Only the content of the ‘root disk’ is saved when you do a snapshot or a shelve of a VM. So if the instance was created using a flavor that has a supplementary ephemeral disk, the content of such disk is NOT saved and will be lost.

8.4. Images for GPU instances

You are responsible to create a “GPU ready” image (see User Provided Images and Building Images). or you can use a “standard” image and then install the the needed GPU drivers and software.

These instructions explain how to install CUDA toolkit and the NVIDIA drivers.

8.5. What do do when your reservation expires

When your reservation for a GPU expires, you need to delete it so that it can be used by other users.

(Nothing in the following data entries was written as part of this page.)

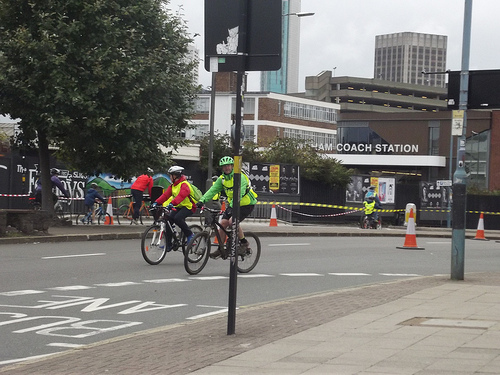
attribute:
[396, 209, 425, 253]
cone — orange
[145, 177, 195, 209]
jacket — red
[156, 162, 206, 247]
boy — little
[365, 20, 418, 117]
building — tall, office building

If you need to use that VM again in the near future, a possibile approach is creating the VM from a volume (see Creating Virtual Machines from Volumes). When you need to release the GPU, you can delete the VM but the disk will be preserved (assuming that you specified ‘No’ for Delete Volume on Instance Delete at VM creation time). When you need again to use a GPU, after having successfully reserved it, you can create another VM using this volume.

Warning

Since there are known issues using shelving with virtual machines with GPUs, we do NOT recommend to use this functionality for releasing GPUs.

8.6. Monitoring

Unfortunately it is not straightforward to see which GPUs are being used and which ones are available using the CloudVeneto Openstack dashboard.

You can refer to this page for such information (please note that this page is updated every 30 minutes).

8.7. Policies

Please consider the following policies when using GPU instances:

GPU enabled flavors must be used only when a GPU is needed
Since there is a high request to use GPUs, please delete your instance as soon as you don’t need it anymore. This is because virtual machines, even if idle or in shutdown state, allocate resources (GPUs in particular) which therefore aren’t available to other users.
Once activated, your virtual instance is managed by you.
Before creating an instance using one or more GPUs, please register such allocation as explained here.
Instances for which there isn’t a reservation can be deleted by the Cloud administrators.
The projects HPC-Physics and CONVECS must be used only to instantiate virtual machines with GPUs.